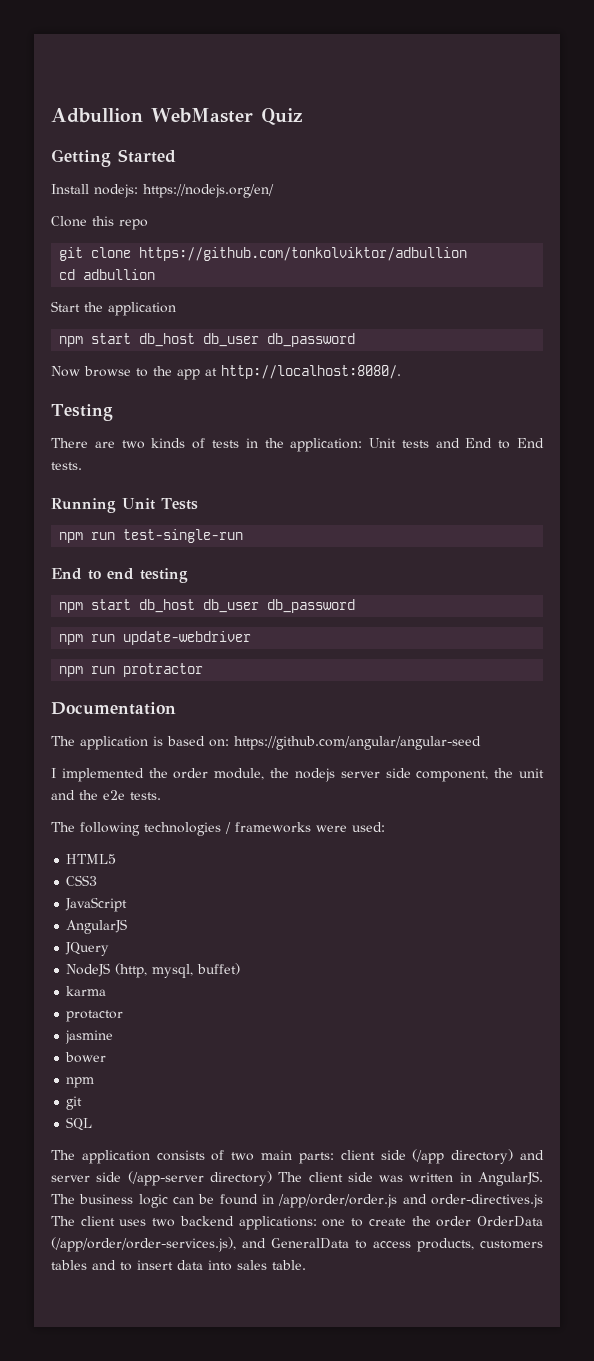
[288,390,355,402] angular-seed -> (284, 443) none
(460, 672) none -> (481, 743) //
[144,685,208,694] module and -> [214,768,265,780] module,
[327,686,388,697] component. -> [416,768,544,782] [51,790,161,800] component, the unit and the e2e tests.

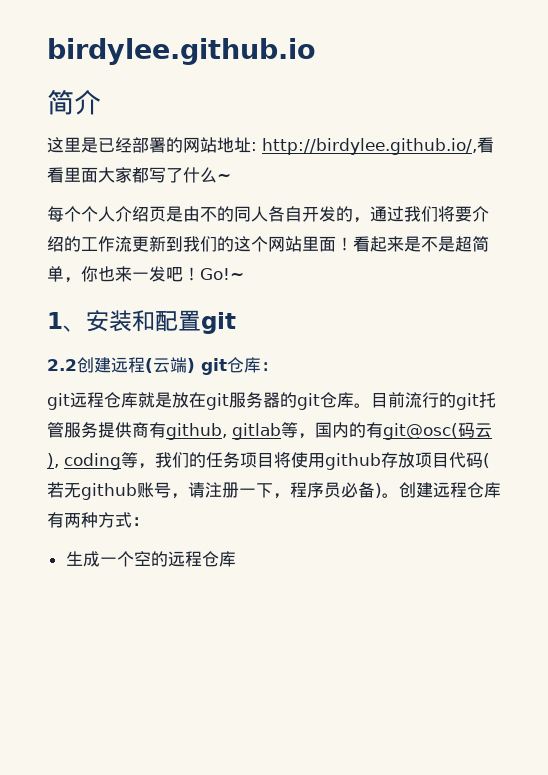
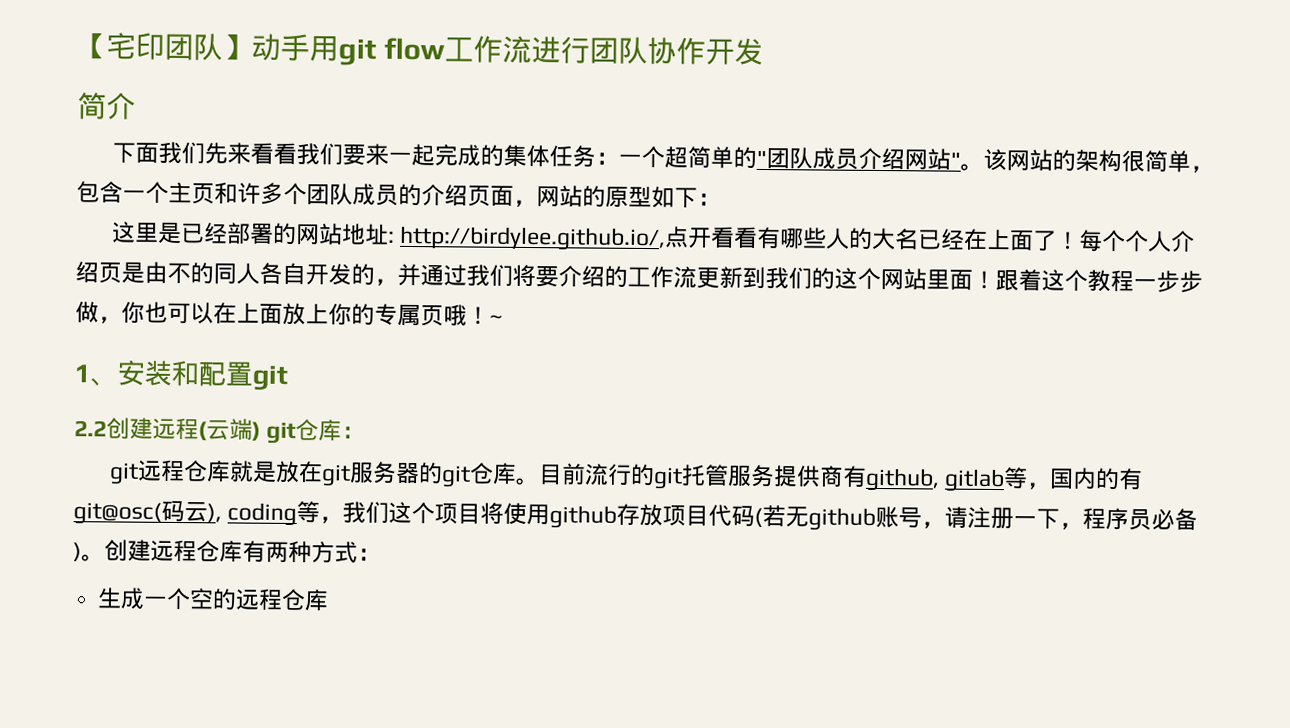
[47,38,316,65] [47,89,101,115] birdylee.github.io // 简介 -> [77,32,764,66] [77,92,136,120] [112,141,1215,173] [76,181,721,209] 【宅印团队】动手用git flow工作流进行团队协作开发 // 简介 // 下面我们先来看看我们要来一起完成的集体任务：一个超简单的"团队成员介绍网站"。该网站的架构很简单，包含一个主页和许多个团队成员的介绍页面，网站的原型如下：
[477,137,494,153] [47,167,231,183] 看看里面大家都写了什么~ // -> [664,226,1081,252] 点开看看有哪些人的大名已经在上面了！
(370, 220) none -> [397,263,421,287] 并
[353,236,489,252] [47,266,244,283] 看起来是不是超简单，你也来一发吧！Go!~ -> [995,268,1203,293] [75,301,503,327] 跟着这个教程一步步做，你也可以在上面放上你的专属页哦！~
[189,452,240,468] 的任务 -> [388,501,436,525] 这个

________________

EXERCISE DIRECTIONS
Repeat exactly the lines from the one holding "[327,686,388,697] component. ->" through the last line of the entries, both included; the pictures do not belong in the copy.

EXERCISE SOLUTION
[327,686,388,697] component. -> [416,768,544,782] [51,790,161,800] component, the unit and the e2e tests.

[47,38,316,65] [47,89,101,115] birdylee.github.io // 简介 -> [77,32,764,66] [77,92,136,120] [112,141,1215,173] [76,181,721,209] 【宅印团队】动手用git flow工作流进行团队协作开发 // 简介 // 下面我们先来看看我们要来一起完成的集体任务：一个超简单的"团队成员介绍网站"。该网站的架构很简单，包含一个主页和许多个团队成员的介绍页面，网站的原型如下：
[477,137,494,153] [47,167,231,183] 看看里面大家都写了什么~ // -> [664,226,1081,252] 点开看看有哪些人的大名已经在上面了！
(370, 220) none -> [397,263,421,287] 并
[353,236,489,252] [47,266,244,283] 看起来是不是超简单，你也来一发吧！Go!~ -> [995,268,1203,293] [75,301,503,327] 跟着这个教程一步步做，你也可以在上面放上你的专属页哦！~
[189,452,240,468] 的任务 -> [388,501,436,525] 这个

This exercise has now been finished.